Participants à la table ronde du salon FT Innovation Dialogue #LinkWeb3.0, de gauche à droite : Huang Yushun, professeur adjoint au Département de philosophie de l’Université de Hong Kong ; Chan Ping-hung, directeur adjoint du Centre d’innovation et entrepreneuriat de la Faculty of Business and Economics de l’Université de Hong Kong ; Wang Feng, rédacteur en chef de FT Chinese ; Lok Chun-sing, responsable conformité chez HashKey ; Bi Lianghuan, chercheur principal chez OKLink ; Jiang Qian, associé chez Ashurst
Durant nos échanges avec Lok Chun-sing, responsable de la conformité au sein du groupe HashKey, nous avons pris conscience d’un autre risque latent dans le domaine de la conformité. Actuellement, ce sont surtout les plateformes VATP qui entretiennent activement un dialogue avec les autorités de régulation. Toutefois, ni les régulateurs ni les plateformes elles-mêmes n’ont pleinement développé leurs propres outils technologiques dédiés à la régulation et à la conformité (RegTech et SupTech). Ainsi, lors des discussions, ils partagent davantage des expériences passées et des leçons apprises, tandis que d'autres plateformes envisagent des problématiques similaires. Cette situation soulève une question cruciale : faut-il oser franchir le premier pas, ou vaut-il mieux attendre ? Une décision entourée de nombreuses inquiétudes.

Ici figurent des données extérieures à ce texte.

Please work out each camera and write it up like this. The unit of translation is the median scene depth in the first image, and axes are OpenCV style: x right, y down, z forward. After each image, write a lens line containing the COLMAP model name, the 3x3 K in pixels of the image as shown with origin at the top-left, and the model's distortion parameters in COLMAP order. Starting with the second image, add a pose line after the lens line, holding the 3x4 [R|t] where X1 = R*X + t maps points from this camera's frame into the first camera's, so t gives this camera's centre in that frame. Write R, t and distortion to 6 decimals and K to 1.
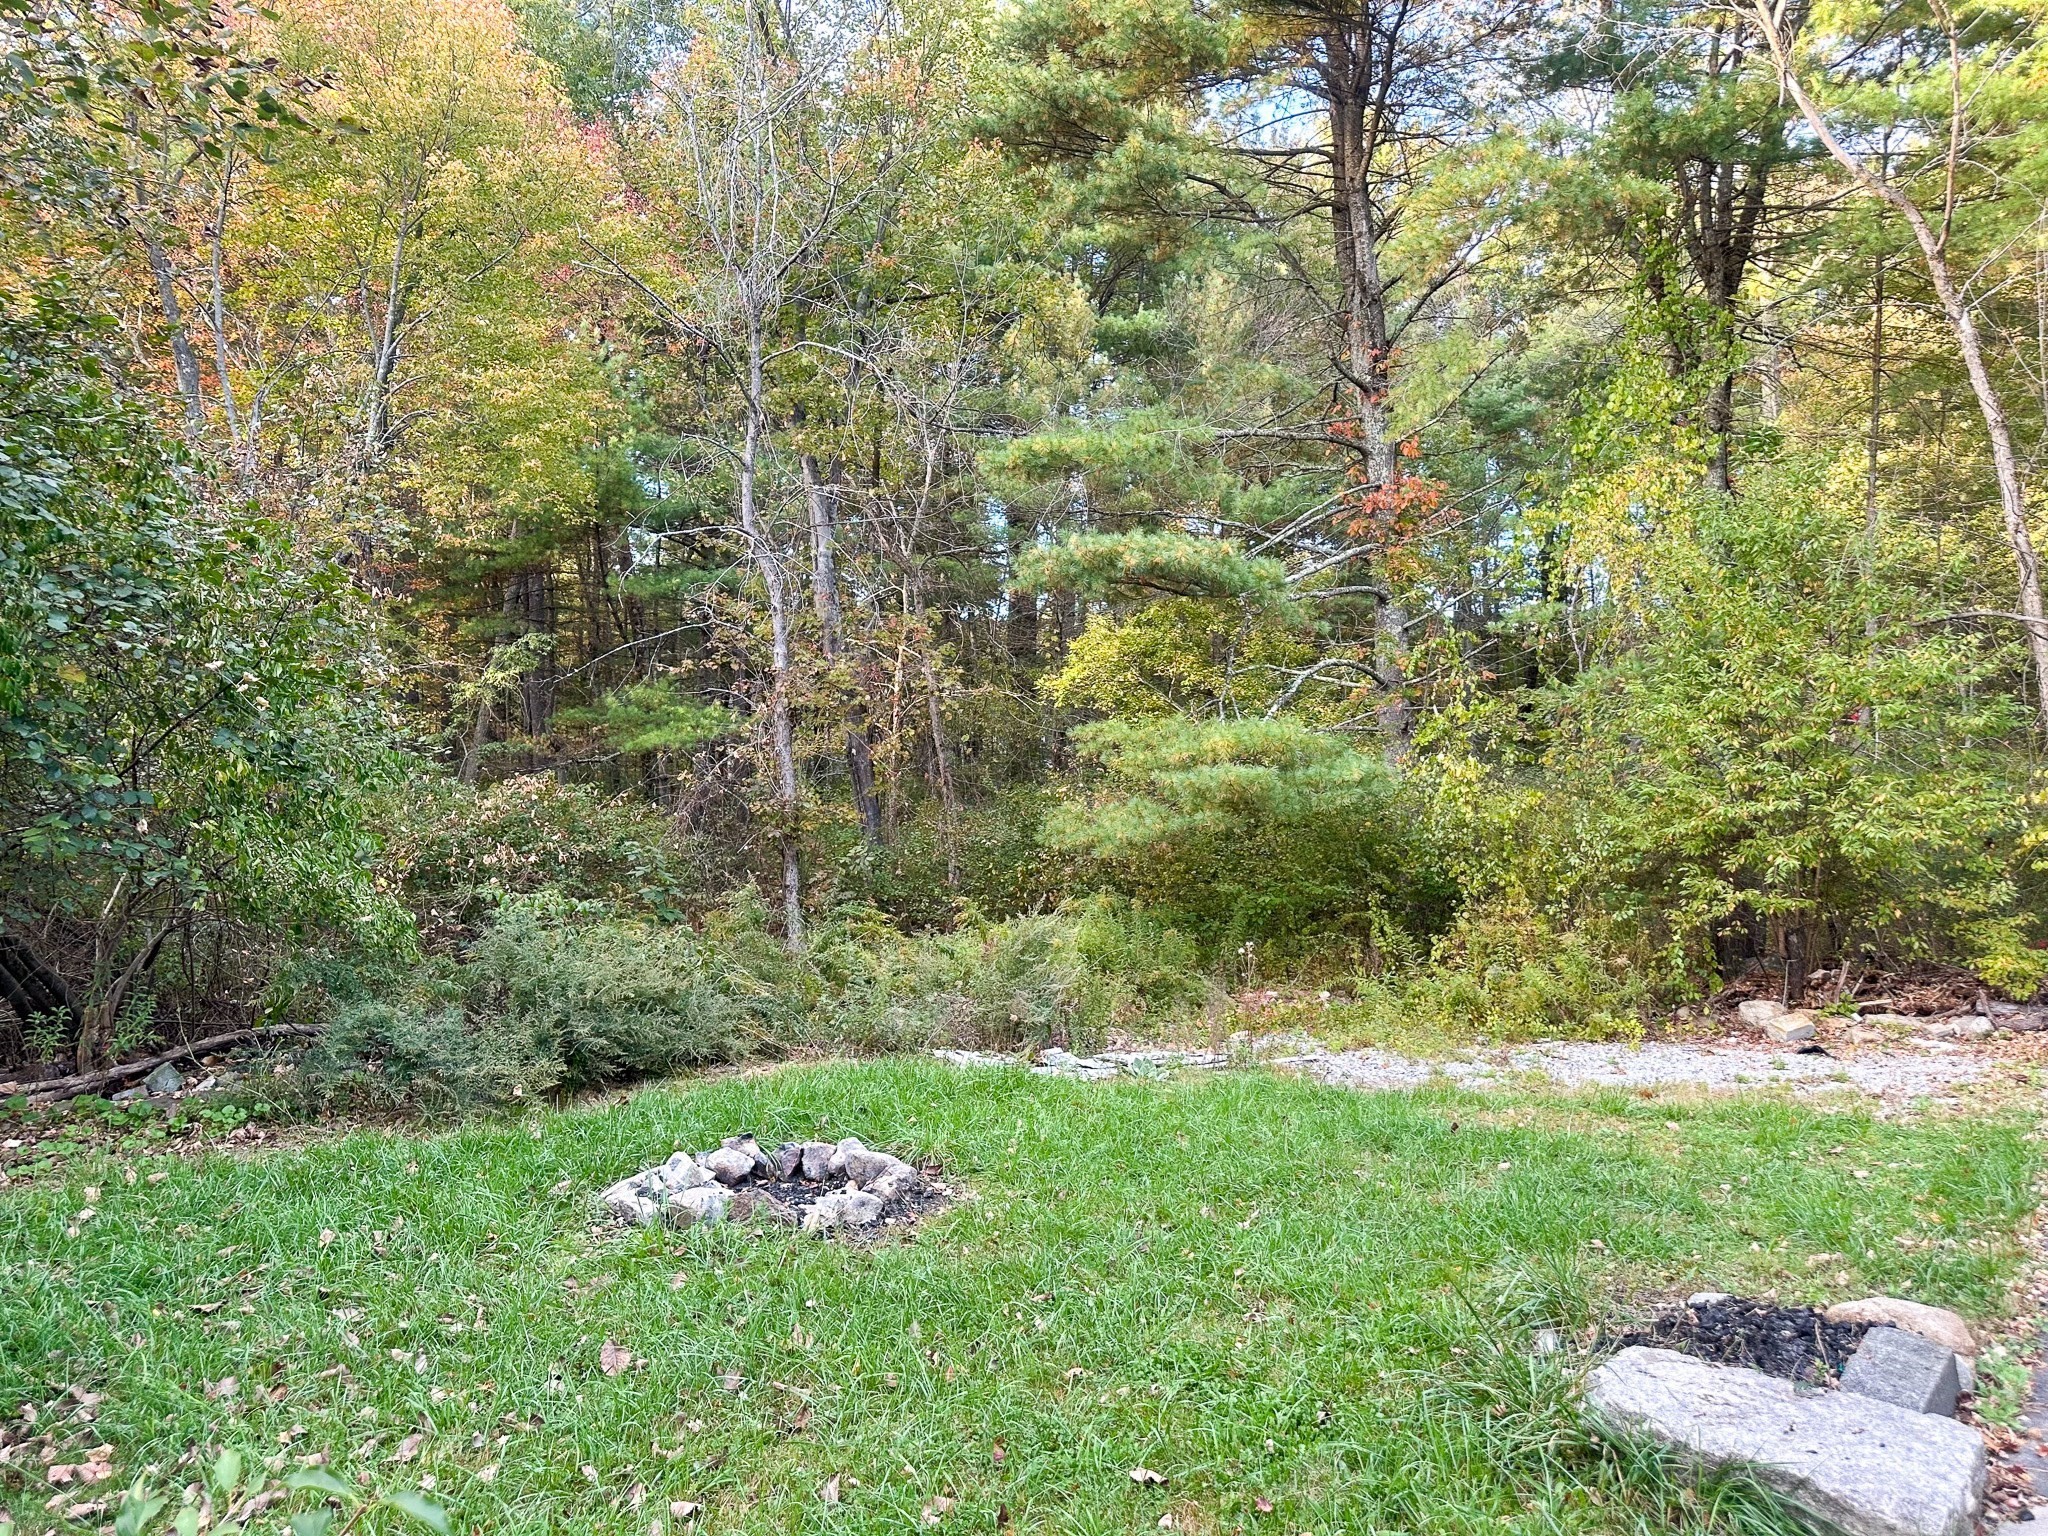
lens RADIAL K [[1461.0, 0, 1017.3], [0, 1461.0, 762.0], [0, 0, 1]] dist [0.065244, -0.068969]
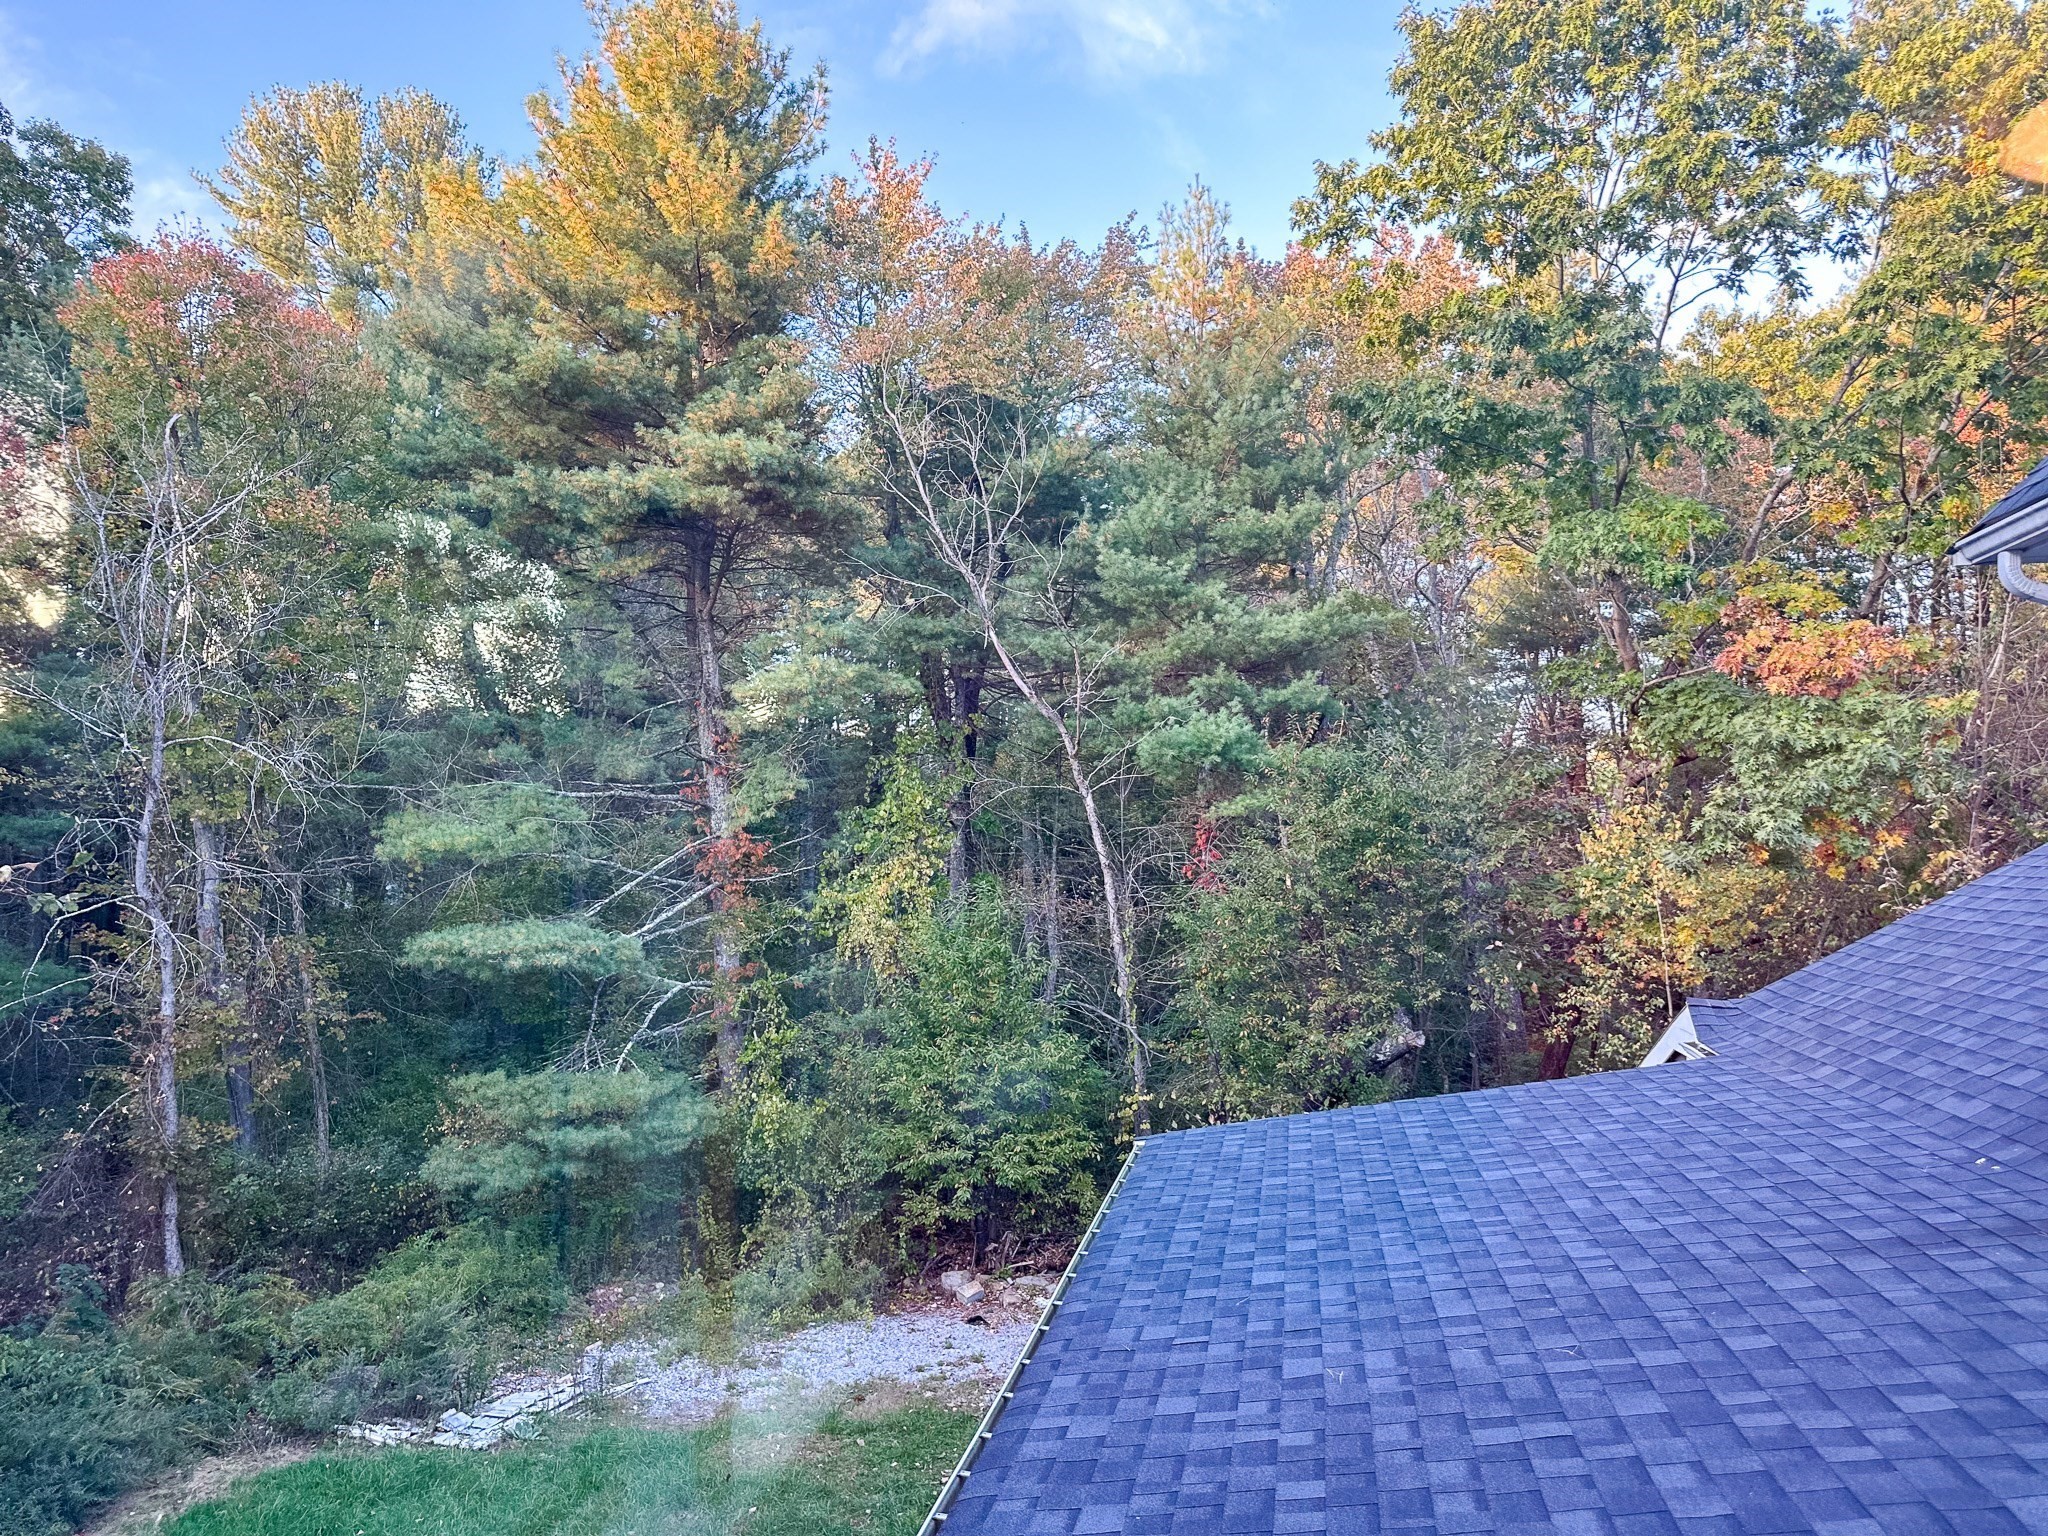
lens RADIAL K [[1461.0, 0, 1032.2], [0, 1461.0, 777.5], [0, 0, 1]] dist [0.065244, -0.068969]
pose [[0.906542, 0.031413, 0.420944, -0.059057], [-0.013290, 0.998857, -0.045919, -0.248522], [-0.421905, 0.036033, 0.905923, -0.359676]]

Nous appelons donc davantage de sociétés spécialisées dans la technologie de conformité (RegTech) à collaborer avec les plateformes VATP, à intensifier les échanges avec les régulateurs, et à concrètement promouvoir l’objectif de protection des investisseurs. Par ailleurs, lors de la table ronde LinkWeb3.0, Jiang Qian, associé chez Ashurst, a suggéré la création d’une organisation d’autorégulation intersectorielle. En matière de protection des investisseurs, une telle organisation pourrait s’avérer plus efficace que les interventions gouvernementales ou législatives. La mise en place de ce type de coopération et d’autorégulation contribuerait à combler les lacunes technologiques et réglementaires entre les régulateurs et les plateformes VATP.
Prenons l’exemple de HashKey, qui collabore avec la solution technologique de conformité anti-blanchiment « Onchain AML » d’OKLink pour combler justement ce type de manquement. En effet, une plateforme VATP peine à accumuler seule une base de données d’étiquettes d’adresses aussi complète que celles des entreprises spécialisées en RegTech. Par exemple, la solution Onchain AML d’OKLink dispose déjà de plus de 3,5 milliards d’adresses étiquetées, dont plus de 4,8 millions d’adresses noires et plus de 65 millions d’adresses grises. Grâce à cette collaboration, HashKey renforce sa conformité « on-chain » et réduit significativement les risques de non-conformité liés au blanchiment d’argent.
Parce que nous voyons, nous croyons. Depuis toujours, Hong Kong joue le rôle de « super intermédiaire ». C’est à la vitesse de Hong Kong qu’elle a surmonté maintes difficultés. Seulement en comblant ces deux failles que nous pouvons éliminer les risques latents et permettre à Hong Kong d’avancer résolument dans l’ère du Web3.